─── Exercise data ───

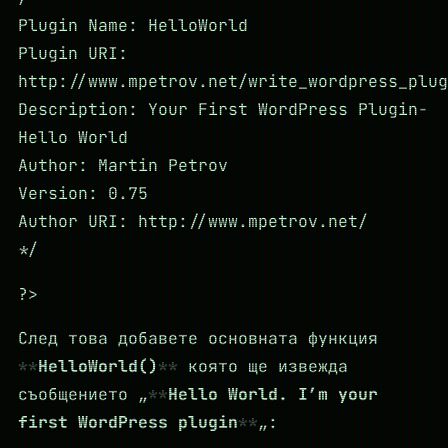
Plugin Name: HelloWorld
Plugin URI:
http://www.mpetrov.net/write_wordpress_plug
Description: Your First WordPress Plugin-
Hello World
Author: Martin Petrov
Version: 0.75
Author URI: http://www.mpetrov.net/
*/
?>
След това добавете основната функция
HelloWorld()
която ще извежда
съобщението „
Hello World. I’m your
first WordPress plugin
„:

───

## Assignment
This task asks for the data above repeated exactly, without a single picture.

## Your response
Plugin Name: HelloWorld
Plugin URI:
http://www.mpetrov.net/write_wordpress_plug
Description: Your First WordPress Plugin-
Hello World
Author: Martin Petrov
Version: 0.75
Author URI: http://www.mpetrov.net/
*/
?>
След това добавете основната функция
HelloWorld()
която ще извежда
съобщението „
Hello World. I’m your
first WordPress plugin
„:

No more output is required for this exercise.